Deliverability is a dark art, but there are some obvious things that you can do to improve it, including having DKIM and SPF records for your domain, including unsubscribe links in your mail, and limiting the number of emails you send to bounced or suppressed emails.

But providing value … is more challenging, especially when your default is “I expect the reader will not read my email.”

Maybe we need to flip the script.

Here’s the hypothesis:

  1. For the most part, people don’t read their email today

  2. They rely on filters or AI-based prioritization to find the messages that matter

  3. Mailboxes send “open” signals even when the email is not opened by the recipient

  4. Mails opened in mobile clients often have trackers blocked

How do you break through this noise if you’re trying to send cold emails? You build content that gets noticed by AI or another autonomous agent after the fact.

If more people use clients that have AI features and you’re doing it right, that email will surface higher in the local search results when you ask it a question.

I know, you’re skeptical that people are going to have conversations with their email inbox. (Me too.) Think of email instead as a local resource for knowledge that people will soon grant to an AI feature in their email or a local, phone-based LLM.

This means that the knowledge in emails will form a retrieval augmented generation (RAG) resource for context mapping a person or a company when you ask an LLM a question. Emails with clear questions and answers around topics you care about will rank higher in this list.

Simply put, there is a new goal for inboxing: seeding relevant content (tokens) that are related to you or your company.

Emails AI is more likely to prioritize

AI likes context. One way you could rank your emails higher is to frame them so they answer a specific question related to your core message.

Instead of writing as a mid-sequence bump:

“Hey {first_name} –

Thoughts on improving your revenue situation? Let me know.”

You might focus only on answering a key question that your prospect has and do it an Q & A format that an LLM will identify when someone asks that question in the future.

There’s a strong overlap here with writing high-quality content and producing the kind of content that would provide context for an LLM as a high scoring answer for a question. Solid, concise answers with specific answers to the question someone is searching for look like great email.

But my short emails get the best response…

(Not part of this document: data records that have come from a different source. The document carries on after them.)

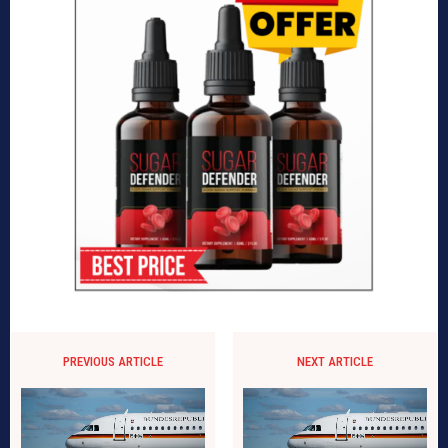
PREVIOUS ARTICLE
NEXT ARTICLE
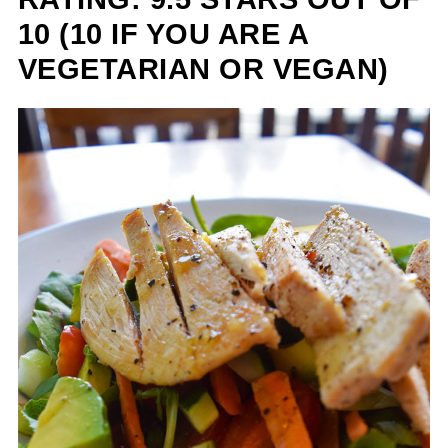
10 (10 IF YOU ARE A
VEGETARIAN OR VEGAN)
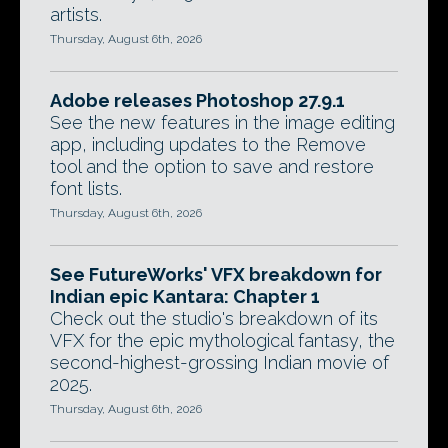
artists.
Thursday, August 6th, 2026
Adobe releases Photoshop 27.9.1
See the new features in the image editing
app, including updates to the Remove
tool and the option to save and restore
font lists.
Thursday, August 6th, 2026
See FutureWorks' VFX breakdown for
Indian epic Kantara: Chapter 1
Check out the studio's breakdown of its
VFX for the epic mythological fantasy, the
second-highest-grossing Indian movie of
2025.
Thursday, August 6th, 2026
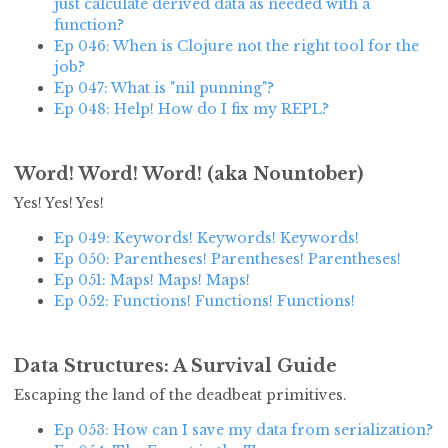
just calculate derived data as needed with a
function?
Ep 046: When is Clojure not the right tool for the
job?
Ep 047: What is "nil punning"?
Ep 048: Help! How do I fix my REPL?
Word! Word! Word! (aka Nountober)
Yes! Yes! Yes!
Ep 049: Keywords! Keywords! Keywords!
Ep 050: Parentheses! Parentheses! Parentheses!
Ep 051: Maps! Maps! Maps!
Ep 052: Functions! Functions! Functions!
Data Structures: A Survival Guide
Escaping the land of the deadbeat primitives.
Ep 053: How can I save my data from serialization?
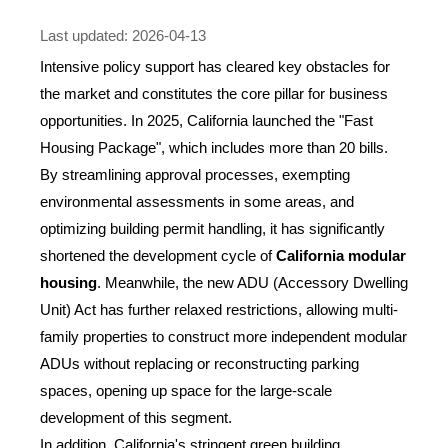
Last updated: 2026-04-13
Intensive policy support has cleared key obstacles for
the market and constitutes the core pillar for business
opportunities. In 2025, California launched the "Fast
Housing Package", which includes more than 20 bills.
By streamlining approval processes, exempting
environmental assessments in some areas, and
optimizing building permit handling, it has significantly
shortened the development cycle of
California modular
housing
. Meanwhile, the new ADU (Accessory Dwelling
Unit) Act has further relaxed restrictions, allowing multi-
family properties to construct more independent modular
ADUs without replacing or reconstructing parking
spaces, opening up space for the large-scale
development of this segment.
In addition, California's stringent green building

Except this is going to seem very different to most of us than the way emails work today, which look more like a text than anything else. When I’ve built campaigns that perform really well for cold outbound, the emails fit on a single screen.

Recipients decide to open or delete a cold email based on a subject line they review for only a few seconds, so pattern interrupts work. Unfortunately, they also feel like a parlor trick if the attention borrowed through the email is wasted.

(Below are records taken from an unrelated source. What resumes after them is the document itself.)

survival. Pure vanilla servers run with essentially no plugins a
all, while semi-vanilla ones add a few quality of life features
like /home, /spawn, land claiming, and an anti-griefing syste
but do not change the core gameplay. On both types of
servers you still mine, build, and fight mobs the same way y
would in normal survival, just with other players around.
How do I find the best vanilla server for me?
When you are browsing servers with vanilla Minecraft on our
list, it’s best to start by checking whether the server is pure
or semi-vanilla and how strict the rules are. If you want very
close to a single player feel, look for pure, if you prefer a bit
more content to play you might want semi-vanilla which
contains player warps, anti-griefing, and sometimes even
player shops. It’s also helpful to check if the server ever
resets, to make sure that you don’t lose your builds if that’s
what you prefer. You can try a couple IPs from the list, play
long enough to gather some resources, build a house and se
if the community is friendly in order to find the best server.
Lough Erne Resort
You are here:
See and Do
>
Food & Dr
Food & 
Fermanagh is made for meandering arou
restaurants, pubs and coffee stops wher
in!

But when I’ve built campaigns for branded trials and situations where people needed to learn things, the emails tend to be much longer, even though they have a single call to action.

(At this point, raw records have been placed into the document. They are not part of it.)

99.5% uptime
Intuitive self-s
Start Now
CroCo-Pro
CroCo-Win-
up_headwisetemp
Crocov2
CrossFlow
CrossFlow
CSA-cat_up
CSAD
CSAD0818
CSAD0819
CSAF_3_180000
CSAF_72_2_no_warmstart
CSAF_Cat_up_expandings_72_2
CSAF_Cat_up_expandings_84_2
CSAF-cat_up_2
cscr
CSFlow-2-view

The message? Send emails you would want to read. Now that AI is going to start being the gatekeeper, you might have to also start sending emails LLMs mark as highly likely to be related to the question your recipients ask their phone.

A postscript: dark SEO firms have resorted to creating fake people to get web eyeballs, a dark pattern called out by Matt Stanscliff here. Don’t make up stuff in your emails.

What’s the takeaway? Gatekeepers for email are not new. What’s new is that some of those gatekeepers are now powered by LLMs, so reaching the mailbox requires a combination of brief and informative messaging. What’s also new is that wordy, informative emails might show up a lot later as answers to questions in a personal LLM.